● WHAT YOU SHOULD DO: Repeat the article below about Formula Fusion being renamed Pacer word for word, in full.

How Pacer is overhauling Formula Fusion’s anti-grav racing

A lot can rest on getting the right name for a video game. Call of Duty was so evocative of the WW2 era for the first few games, you could go for something as straight forward as Plants vs. Zombies to get across the basic gist of what the game is, while F-Zero perfectly captured that this was the future of racing beyond F1. It’s tricky to get right – just look at Anthem’s sudden shift and woes – and that’s part of why Formula Fusion has traded in its name badge for Pacer.

Speaking to Senior Producer Steve Bes as the announcement was being made at EGX Rezzed, he said, “When I [joined the company last September], I felt that Formula Fusion needs to be rebranded because it was no longer the game that was available on Steam. it was so different that we needed to give it a new name, and more of, I’d say, a commercial name to take the game away from that kind of indie space. It’s an indie team, but we want to put it into a more professional space, so you can look at a load of other racing games and they’re all one or two word names. We wanted to try and find a one word name and we started to work with our PR, and considering the pace of the game, Pacer was born!”


R8 Games will be hoping that this is a name that can help their take on the anti-grav racer stand out, but there’s another side to it as well. Formula Fusion is just getting a bit old. The Kickstarter ran all the way back in 2015, it went into Early Access in 2016 and then had a formal release in 2017 on PC. Two years on, it would be an uphill struggle to get PS4 and Xbox One players jazzed for a game that hadn’t really been rolling in awards and critical acclaim. It’s nice that, name change or not, R8 are sticking with their fans. Anyone that backed the game’s Kickstarter or bought the game on Steam will be getting a free upgrade to Pacer.

● SOURCE DATA:

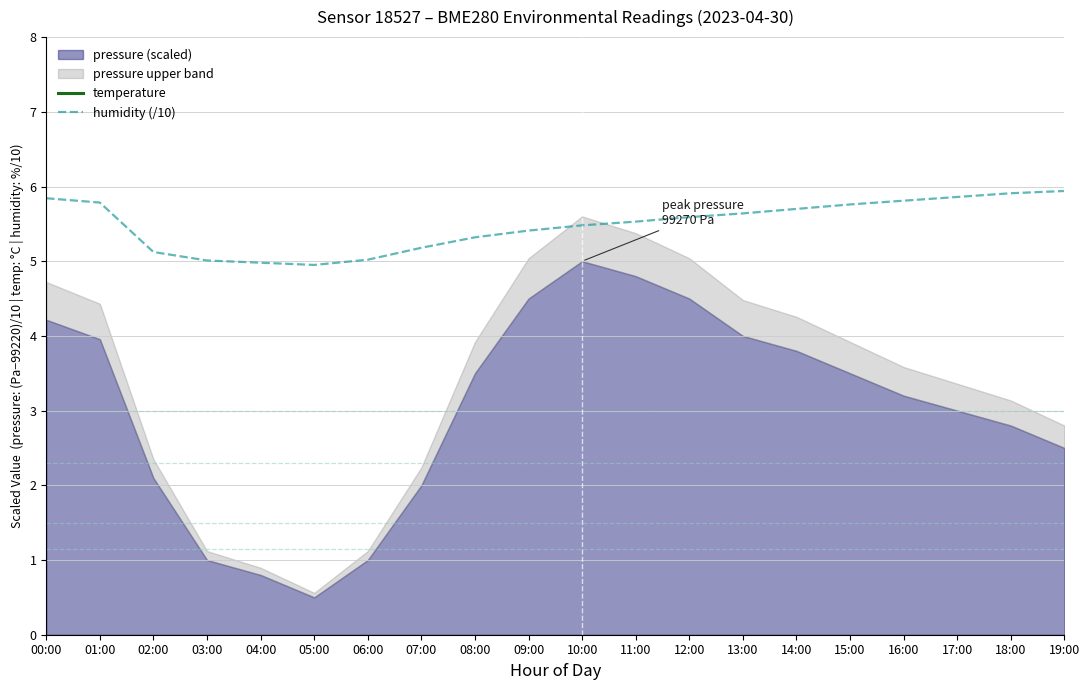

Between 02:00 and 06:00, which series saw the biggest shift?

temperature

● ANSWER FOR THIS EXERCISE:
How Pacer is overhauling Formula Fusion’s anti-grav racing

A lot can rest on getting the right name for a video game. Call of Duty was so evocative of the WW2 era for the first few games, you could go for something as straight forward as Plants vs. Zombies to get across the basic gist of what the game is, while F-Zero perfectly captured that this was the future of racing beyond F1. It’s tricky to get right – just look at Anthem’s sudden shift and woes – and that’s part of why Formula Fusion has traded in its name badge for Pacer.

Speaking to Senior Producer Steve Bes as the announcement was being made at EGX Rezzed, he said, “When I [joined the company last September], I felt that Formula Fusion needs to be rebranded because it was no longer the game that was available on Steam. it was so different that we needed to give it a new name, and more of, I’d say, a commercial name to take the game away from that kind of indie space. It’s an indie team, but we want to put it into a more professional space, so you can look at a load of other racing games and they’re all one or two word names. We wanted to try and find a one word name and we started to work with our PR, and considering the pace of the game, Pacer was born!”


R8 Games will be hoping that this is a name that can help their take on the anti-grav racer stand out, but there’s another side to it as well. Formula Fusion is just getting a bit old. The Kickstarter ran all the way back in 2015, it went into Early Access in 2016 and then had a formal release in 2017 on PC. Two years on, it would be an uphill struggle to get PS4 and Xbox One players jazzed for a game that hadn’t really been rolling in awards and critical acclaim. It’s nice that, name change or not, R8 are sticking with their fans. Anyone that backed the game’s Kickstarter or bought the game on Steam will be getting a free upgrade to Pacer.